**User interface change data**
########
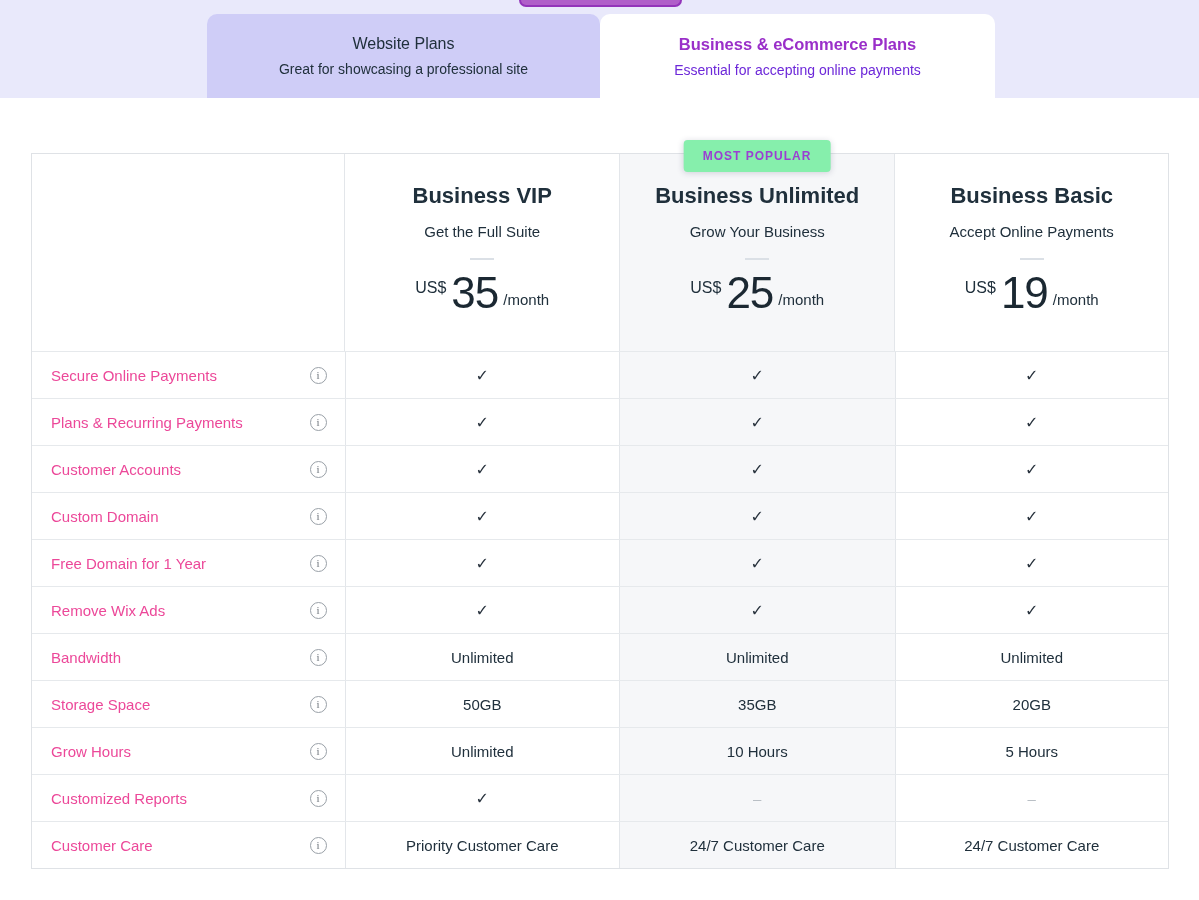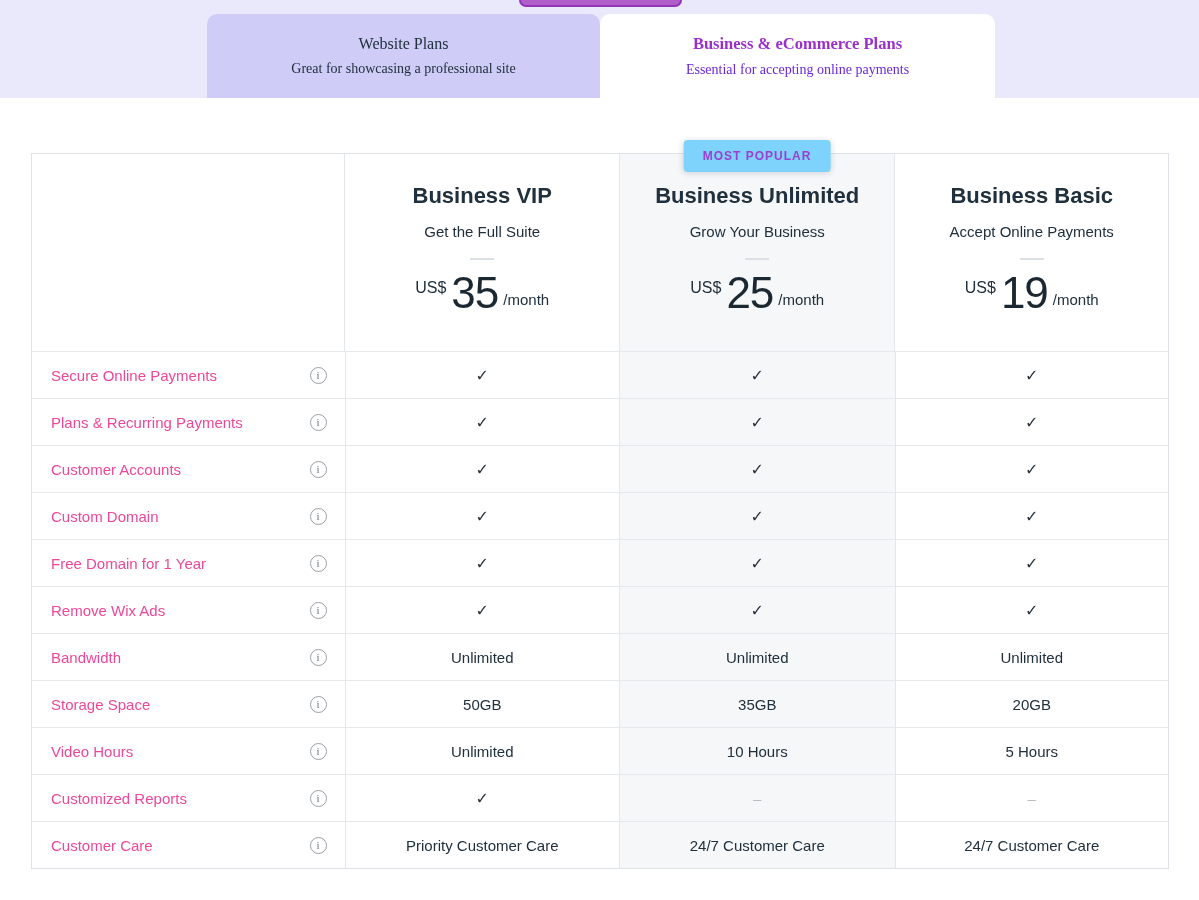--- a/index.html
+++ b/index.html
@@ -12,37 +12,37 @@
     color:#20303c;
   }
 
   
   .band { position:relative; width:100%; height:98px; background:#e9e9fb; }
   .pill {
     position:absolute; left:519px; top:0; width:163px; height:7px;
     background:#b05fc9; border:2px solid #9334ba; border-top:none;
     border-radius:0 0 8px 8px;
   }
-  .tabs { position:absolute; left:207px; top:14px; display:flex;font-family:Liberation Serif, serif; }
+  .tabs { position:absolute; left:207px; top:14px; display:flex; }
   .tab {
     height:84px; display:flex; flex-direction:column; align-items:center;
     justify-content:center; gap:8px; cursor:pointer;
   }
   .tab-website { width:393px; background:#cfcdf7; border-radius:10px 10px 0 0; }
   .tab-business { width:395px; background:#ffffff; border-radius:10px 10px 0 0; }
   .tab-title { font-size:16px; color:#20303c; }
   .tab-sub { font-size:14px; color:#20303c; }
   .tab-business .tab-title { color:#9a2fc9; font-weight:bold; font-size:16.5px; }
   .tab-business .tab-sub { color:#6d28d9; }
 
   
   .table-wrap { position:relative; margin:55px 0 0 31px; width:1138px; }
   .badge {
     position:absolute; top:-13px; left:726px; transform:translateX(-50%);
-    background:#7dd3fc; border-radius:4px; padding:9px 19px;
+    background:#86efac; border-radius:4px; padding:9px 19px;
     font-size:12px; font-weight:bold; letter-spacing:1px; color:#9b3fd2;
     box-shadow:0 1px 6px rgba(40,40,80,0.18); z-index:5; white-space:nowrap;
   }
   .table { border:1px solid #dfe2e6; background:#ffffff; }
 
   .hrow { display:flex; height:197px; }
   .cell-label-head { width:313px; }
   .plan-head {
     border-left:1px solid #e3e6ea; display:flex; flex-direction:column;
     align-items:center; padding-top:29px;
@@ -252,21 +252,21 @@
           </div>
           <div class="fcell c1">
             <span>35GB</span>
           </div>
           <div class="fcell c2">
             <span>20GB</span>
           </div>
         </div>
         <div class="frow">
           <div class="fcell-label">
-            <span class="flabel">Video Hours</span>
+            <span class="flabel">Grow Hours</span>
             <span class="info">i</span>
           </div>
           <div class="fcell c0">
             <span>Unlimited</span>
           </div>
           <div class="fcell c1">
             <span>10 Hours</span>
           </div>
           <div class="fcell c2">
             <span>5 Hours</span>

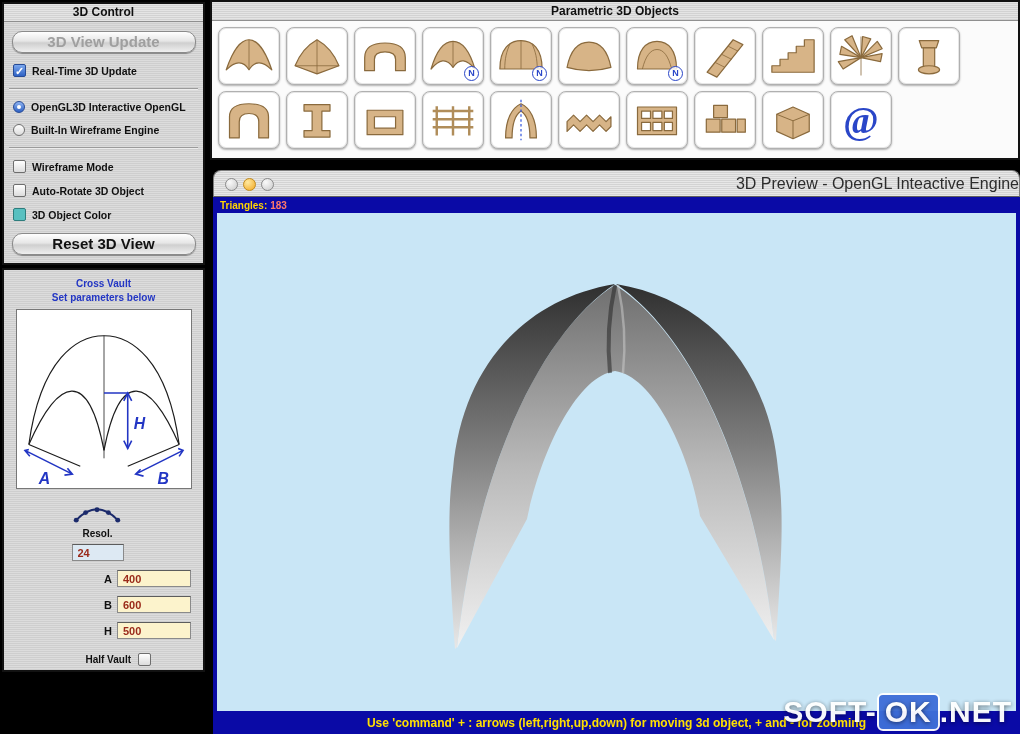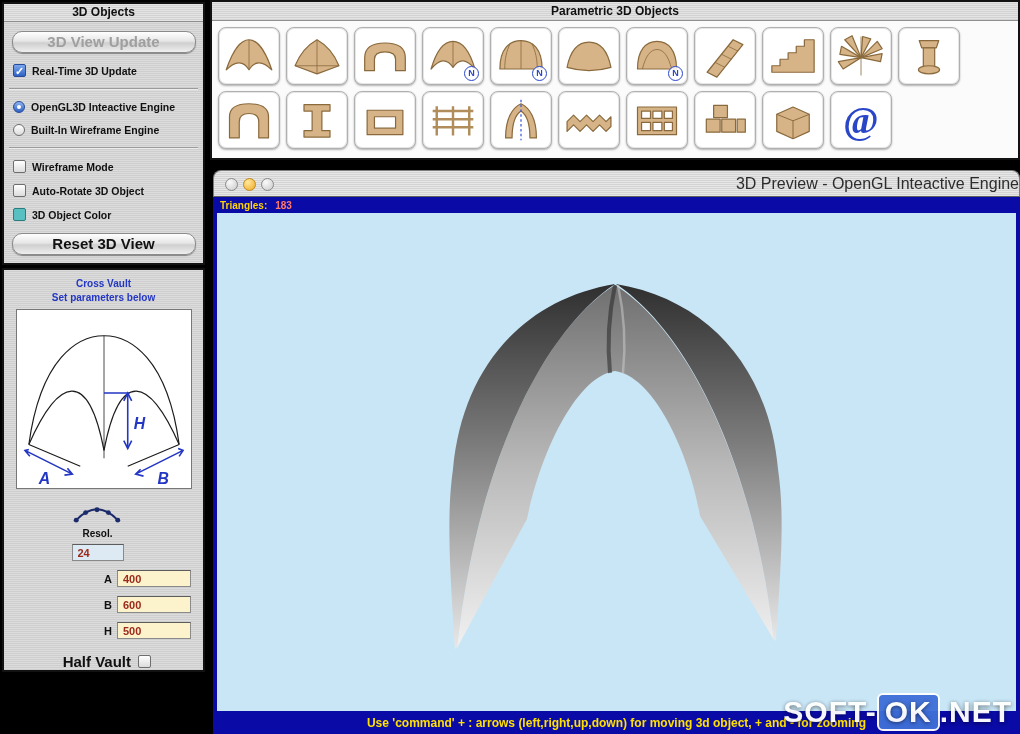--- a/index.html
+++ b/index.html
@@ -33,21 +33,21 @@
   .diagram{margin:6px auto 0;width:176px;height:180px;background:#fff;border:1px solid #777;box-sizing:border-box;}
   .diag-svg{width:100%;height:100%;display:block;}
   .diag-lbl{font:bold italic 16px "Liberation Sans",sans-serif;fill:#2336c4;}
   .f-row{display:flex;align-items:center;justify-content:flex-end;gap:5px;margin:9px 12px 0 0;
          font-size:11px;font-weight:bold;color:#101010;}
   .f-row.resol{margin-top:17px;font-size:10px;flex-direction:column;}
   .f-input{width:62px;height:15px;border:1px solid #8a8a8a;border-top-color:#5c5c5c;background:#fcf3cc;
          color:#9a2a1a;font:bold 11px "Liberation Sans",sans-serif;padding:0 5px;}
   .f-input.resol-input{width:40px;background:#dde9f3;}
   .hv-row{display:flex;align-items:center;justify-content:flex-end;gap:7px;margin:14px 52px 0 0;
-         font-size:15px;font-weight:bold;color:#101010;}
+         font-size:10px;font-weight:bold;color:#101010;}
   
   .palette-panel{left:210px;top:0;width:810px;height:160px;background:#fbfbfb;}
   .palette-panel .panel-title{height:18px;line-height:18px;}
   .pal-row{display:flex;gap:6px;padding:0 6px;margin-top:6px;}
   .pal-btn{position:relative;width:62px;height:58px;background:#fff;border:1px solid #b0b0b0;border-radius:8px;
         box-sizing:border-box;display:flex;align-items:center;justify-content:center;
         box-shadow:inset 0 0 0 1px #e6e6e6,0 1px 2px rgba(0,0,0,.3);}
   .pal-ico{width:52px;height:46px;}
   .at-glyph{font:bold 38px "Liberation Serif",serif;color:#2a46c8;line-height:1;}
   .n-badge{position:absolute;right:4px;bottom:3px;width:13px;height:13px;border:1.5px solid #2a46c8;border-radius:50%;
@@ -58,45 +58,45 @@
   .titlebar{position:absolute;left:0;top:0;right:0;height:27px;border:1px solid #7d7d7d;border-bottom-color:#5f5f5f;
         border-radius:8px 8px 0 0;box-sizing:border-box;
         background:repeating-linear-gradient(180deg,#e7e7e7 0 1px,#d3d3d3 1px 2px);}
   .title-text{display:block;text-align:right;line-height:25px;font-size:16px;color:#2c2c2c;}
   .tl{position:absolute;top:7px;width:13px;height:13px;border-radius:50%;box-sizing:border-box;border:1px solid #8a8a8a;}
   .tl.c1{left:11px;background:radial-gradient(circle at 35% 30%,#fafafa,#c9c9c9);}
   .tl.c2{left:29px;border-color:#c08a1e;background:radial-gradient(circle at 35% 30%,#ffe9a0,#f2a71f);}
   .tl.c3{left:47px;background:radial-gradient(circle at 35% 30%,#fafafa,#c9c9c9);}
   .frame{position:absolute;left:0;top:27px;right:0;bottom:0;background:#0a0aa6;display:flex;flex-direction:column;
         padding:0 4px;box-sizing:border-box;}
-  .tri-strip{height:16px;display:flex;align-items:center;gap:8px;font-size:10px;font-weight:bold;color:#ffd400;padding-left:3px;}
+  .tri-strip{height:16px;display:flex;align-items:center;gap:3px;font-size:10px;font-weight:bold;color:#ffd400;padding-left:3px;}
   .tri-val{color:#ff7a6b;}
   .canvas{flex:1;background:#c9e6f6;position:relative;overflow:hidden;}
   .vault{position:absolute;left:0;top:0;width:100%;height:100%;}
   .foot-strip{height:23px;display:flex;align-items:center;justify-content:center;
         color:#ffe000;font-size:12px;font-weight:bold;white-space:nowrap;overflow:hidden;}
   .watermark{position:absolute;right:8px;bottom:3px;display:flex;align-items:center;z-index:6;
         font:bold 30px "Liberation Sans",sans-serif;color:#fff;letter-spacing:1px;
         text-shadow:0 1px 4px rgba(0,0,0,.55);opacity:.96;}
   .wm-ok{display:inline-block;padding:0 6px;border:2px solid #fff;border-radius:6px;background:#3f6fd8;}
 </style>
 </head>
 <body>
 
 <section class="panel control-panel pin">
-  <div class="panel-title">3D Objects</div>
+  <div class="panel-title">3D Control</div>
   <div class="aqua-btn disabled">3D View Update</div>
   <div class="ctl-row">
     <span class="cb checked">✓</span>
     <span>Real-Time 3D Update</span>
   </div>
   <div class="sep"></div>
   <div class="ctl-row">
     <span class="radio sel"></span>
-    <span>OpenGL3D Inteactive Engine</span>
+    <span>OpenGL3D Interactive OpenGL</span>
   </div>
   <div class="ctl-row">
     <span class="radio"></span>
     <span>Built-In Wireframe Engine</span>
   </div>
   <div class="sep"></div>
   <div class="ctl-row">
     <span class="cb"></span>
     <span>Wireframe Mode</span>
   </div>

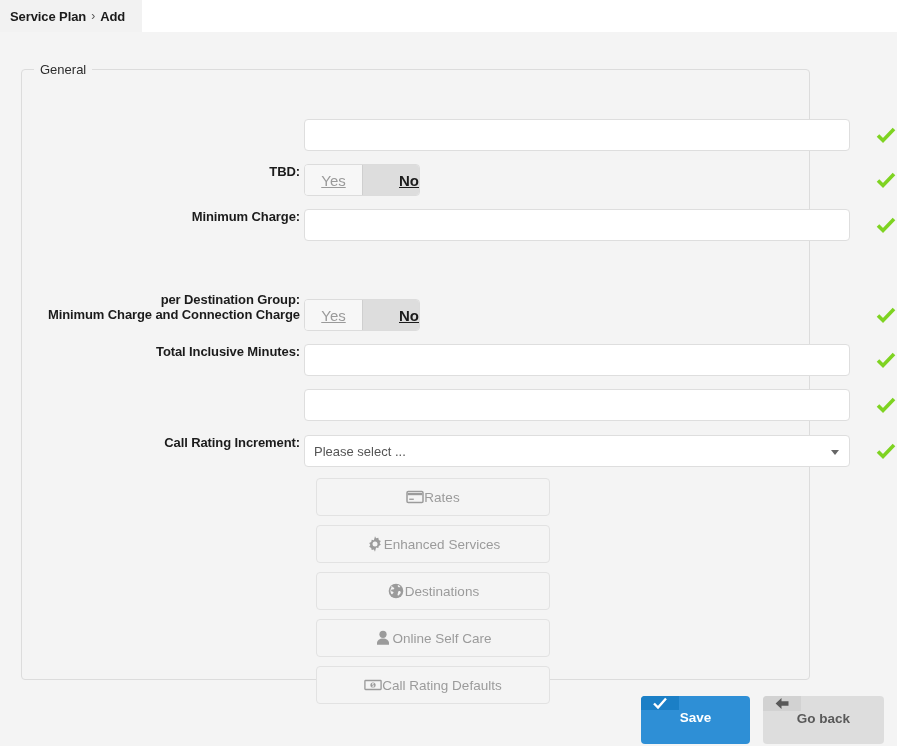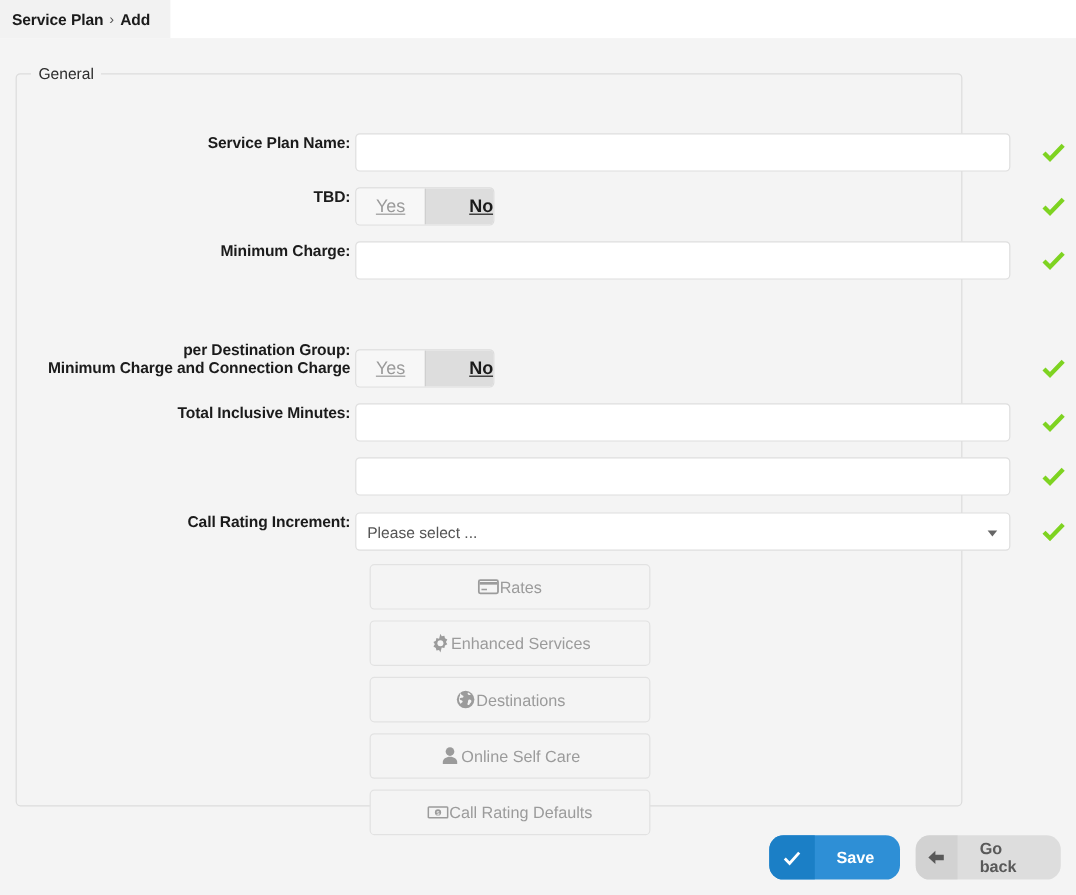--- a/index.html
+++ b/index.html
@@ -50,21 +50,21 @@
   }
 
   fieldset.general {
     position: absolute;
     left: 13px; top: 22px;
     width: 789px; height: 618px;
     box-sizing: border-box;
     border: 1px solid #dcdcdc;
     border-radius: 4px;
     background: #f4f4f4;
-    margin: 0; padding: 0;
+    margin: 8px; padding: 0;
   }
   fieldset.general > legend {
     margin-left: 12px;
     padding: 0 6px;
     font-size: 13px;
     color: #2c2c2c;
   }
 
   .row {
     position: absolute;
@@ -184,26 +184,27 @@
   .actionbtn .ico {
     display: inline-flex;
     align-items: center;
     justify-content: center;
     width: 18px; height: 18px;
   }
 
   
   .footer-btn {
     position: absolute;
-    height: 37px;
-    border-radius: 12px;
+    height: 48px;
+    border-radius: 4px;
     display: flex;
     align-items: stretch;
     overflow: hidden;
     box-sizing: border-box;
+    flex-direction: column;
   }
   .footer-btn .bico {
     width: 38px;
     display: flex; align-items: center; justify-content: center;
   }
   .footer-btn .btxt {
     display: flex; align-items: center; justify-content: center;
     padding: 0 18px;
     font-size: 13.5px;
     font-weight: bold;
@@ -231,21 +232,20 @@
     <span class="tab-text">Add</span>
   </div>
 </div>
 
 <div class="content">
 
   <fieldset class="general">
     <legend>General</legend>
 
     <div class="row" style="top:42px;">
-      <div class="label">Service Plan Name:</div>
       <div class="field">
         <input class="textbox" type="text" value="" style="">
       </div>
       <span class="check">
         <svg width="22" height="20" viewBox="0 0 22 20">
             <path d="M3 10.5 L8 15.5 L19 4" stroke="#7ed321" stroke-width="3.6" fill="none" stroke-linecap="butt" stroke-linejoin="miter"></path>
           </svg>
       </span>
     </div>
########
**HOW TO COMPLETE THIS TASK**
Scan the records above for the string "solid", then select every line that holds it.

**TASK OUTPUT**
     background:#b05fc9; border:2px solid #9334ba; border-top:none;
   .table { border:1px solid #dfe2e6; background:#ffffff; }
     border-left:1px solid #e3e6ea; display:flex; flex-direction:column;
   .diagram{margin:6px auto 0;width:176px;height:180px;background:#fff;border:1px solid #777;box-sizing:border-box;}
   .f-input{width:62px;height:15px;border:1px solid #8a8a8a;border-top-color:#5c5c5c;background:#fcf3cc;
   .pal-btn{position:relative;width:62px;height:58px;background:#fff;border:1px solid #b0b0b0;border-radius:8px;
   .n-badge{position:absolute;right:4px;bottom:3px;width:13px;height:13px;border:1.5px solid #2a46c8;border-radius:50%;
   .titlebar{position:absolute;left:0;top:0;right:0;height:27px;border:1px solid #7d7d7d;border-bottom-color:#5f5f5f;
   .tl{position:absolute;top:7px;width:13px;height:13px;border-radius:50%;box-sizing:border-box;border:1px solid #8a8a8a;}
   .wm-ok{display:inline-block;padding:0 6px;border:2px solid #fff;border-radius:6px;background:#3f6fd8;}
     border: 1px solid #dcdcdc;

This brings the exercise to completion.